In order to see whether there is a statistically significant difference between download counts of Figshare and Digital Commons, we conducted T-test to compare the mean downloads for items in the two repositories. 

<b>Null Hypothesis H0</b>: There is no difference for the average paper downloads of Figshare and Digital Commons. 

<b>Alternative Hypothesis H1</b>: The average paper downloads differ between Figshare and Digital Commons. 

The <b>significance level</b> is set to be 0.05. 

In [None]:
#subsetting data
dc = df_data.query('IR == "InK"')['Total']
fig = df_data.query('IR == "RDR"')['Total']

t_output = stats.ttest_ind (dc, fig, equal_var=False)
display(t_output)


The p-value is calculated to be 0.596. Therefore the Null Hypothesis is accepted, and we conclude that the there is no statistically significant difference in the download counts between the two platforms. 


### Additional analysis on Google Scholar availability

Further exploratory analysis has been done to explore if there is any interesting patterns depending on whether and how records are indexed by Google Scholar. 

#### 1. Download counts comparison between records indexed and not indexed by Google Scholar


In [None]:
from scipy.stats import mannwhitneyu

#check whether sample is normally distributed using Shapiro-Wilk test 
#subsetting data for downloads between August to October (only include data after fixing GS indexing issue for Figshare)
n_GS=df_data.query('GS_avail == 0')['AugToOct']
y_GS=df_data.query('GS_avail == 1')['AugToOct']

#perform t-test
ttest_GS = stats.ttest_ind (y_GS, n_GS, equal_var=False)
display(ttest_GS)
#perform Mann–Whitney U test (non-parametric test) as the sample size for n_GS is considered small. 
utest_GS = stats.mannwhitneyu (y_GS, n_GS)
display(utest_GS)
#both shows that the difference in downloads not significant


#### 2. Download counts comparison between records that provide unique PDF in Google Scholar (for records that are indexed by GS)

In [None]:
#use t-test to compare as N>30
#subsetting data
n_uniq = df_data.query('uniq_PDF == 0')['Total']
y_uniq = df_data.query('uniq_PDF == 1')['Total']

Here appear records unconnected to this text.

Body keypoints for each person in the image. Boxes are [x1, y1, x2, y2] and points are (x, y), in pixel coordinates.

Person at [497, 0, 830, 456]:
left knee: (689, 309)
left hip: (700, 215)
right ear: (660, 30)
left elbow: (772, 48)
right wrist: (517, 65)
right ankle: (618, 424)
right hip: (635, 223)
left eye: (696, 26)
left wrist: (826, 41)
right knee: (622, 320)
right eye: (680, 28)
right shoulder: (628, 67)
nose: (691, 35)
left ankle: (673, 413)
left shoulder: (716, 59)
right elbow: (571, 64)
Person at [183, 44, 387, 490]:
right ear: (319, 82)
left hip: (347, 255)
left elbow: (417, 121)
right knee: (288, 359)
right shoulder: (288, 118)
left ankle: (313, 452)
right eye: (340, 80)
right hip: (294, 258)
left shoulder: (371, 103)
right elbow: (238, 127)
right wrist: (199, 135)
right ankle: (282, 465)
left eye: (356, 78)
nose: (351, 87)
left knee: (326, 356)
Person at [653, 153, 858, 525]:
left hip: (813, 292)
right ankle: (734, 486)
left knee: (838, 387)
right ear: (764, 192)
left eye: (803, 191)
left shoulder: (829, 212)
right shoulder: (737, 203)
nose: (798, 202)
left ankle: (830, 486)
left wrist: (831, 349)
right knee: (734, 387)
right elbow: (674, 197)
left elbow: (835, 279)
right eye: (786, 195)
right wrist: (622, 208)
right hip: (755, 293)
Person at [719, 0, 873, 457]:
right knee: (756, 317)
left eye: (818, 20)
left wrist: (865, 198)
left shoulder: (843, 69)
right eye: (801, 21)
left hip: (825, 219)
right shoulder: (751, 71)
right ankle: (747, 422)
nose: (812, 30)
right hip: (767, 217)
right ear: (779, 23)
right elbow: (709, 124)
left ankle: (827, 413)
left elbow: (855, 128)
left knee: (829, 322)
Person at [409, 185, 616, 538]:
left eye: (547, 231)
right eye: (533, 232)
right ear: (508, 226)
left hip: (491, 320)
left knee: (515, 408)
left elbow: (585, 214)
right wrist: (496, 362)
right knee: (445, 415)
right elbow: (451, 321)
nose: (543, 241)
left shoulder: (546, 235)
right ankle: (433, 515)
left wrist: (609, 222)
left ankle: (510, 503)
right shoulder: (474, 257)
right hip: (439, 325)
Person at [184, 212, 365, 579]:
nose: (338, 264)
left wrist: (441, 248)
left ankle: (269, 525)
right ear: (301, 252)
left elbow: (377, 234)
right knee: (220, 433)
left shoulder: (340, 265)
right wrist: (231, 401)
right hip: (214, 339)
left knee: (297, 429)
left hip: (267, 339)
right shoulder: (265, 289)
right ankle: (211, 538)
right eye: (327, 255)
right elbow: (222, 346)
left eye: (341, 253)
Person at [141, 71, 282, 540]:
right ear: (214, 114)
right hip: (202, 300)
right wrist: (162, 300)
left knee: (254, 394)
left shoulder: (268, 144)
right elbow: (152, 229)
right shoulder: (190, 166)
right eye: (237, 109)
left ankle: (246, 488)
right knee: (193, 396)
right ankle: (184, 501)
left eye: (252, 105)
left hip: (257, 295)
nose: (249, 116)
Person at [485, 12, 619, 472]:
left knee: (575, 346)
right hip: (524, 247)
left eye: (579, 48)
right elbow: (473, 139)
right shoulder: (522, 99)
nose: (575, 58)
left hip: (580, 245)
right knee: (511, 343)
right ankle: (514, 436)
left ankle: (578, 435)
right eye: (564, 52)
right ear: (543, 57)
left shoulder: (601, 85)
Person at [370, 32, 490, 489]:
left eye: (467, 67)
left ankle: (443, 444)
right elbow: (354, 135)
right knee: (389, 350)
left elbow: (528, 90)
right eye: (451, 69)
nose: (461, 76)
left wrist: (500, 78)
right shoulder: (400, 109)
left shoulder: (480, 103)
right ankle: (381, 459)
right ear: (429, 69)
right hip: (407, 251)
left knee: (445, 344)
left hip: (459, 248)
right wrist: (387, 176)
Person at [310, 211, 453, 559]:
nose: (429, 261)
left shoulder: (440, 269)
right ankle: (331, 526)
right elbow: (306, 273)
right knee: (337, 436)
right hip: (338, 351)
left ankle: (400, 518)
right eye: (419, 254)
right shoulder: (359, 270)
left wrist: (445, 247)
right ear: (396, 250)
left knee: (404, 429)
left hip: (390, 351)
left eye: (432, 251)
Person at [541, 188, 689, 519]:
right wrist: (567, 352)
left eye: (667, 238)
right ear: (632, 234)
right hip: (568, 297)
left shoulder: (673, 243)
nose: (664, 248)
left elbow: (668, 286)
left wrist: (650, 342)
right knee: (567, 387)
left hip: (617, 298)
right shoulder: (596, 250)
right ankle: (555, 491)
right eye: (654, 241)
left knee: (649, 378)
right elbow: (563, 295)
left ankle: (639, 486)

df_data[["uniq_PDF","Total"]].groupby("uniq_PDF").describe()


In [None]:
ttest_uniq = stats.ttest_ind (y_uniq, n_uniq, equal_var=False)
display(ttest_uniq)


#### 3. Will records that are the primary record on Google Scholar receive higher downloads compared to the ones that are not? 

In [None]:
n_primary = df_data.query('primary == "FALSE"')['Total']
y_primary = df_data.query('primary == "TRUE"')['Total']
df_data[["primary","Total"]].groupby("primary").describe()


In [None]:
#use t-test to compare, N=22, still ok 
ttest_primary = stats.ttest_ind (y_primary, n_primary, equal_var=False)
display(ttest_primary)
#result is significant - primary records receive more downloads 

In [None]:
#perform Mann–Whitney U test (non-parametric test) as the sample size for n_primary is considered small. 
utest_primary = stats.mannwhitneyu (y_primary, n_primary)
display(utest_primary)

Both tests support that the difference between primary records and non-primary records are significant.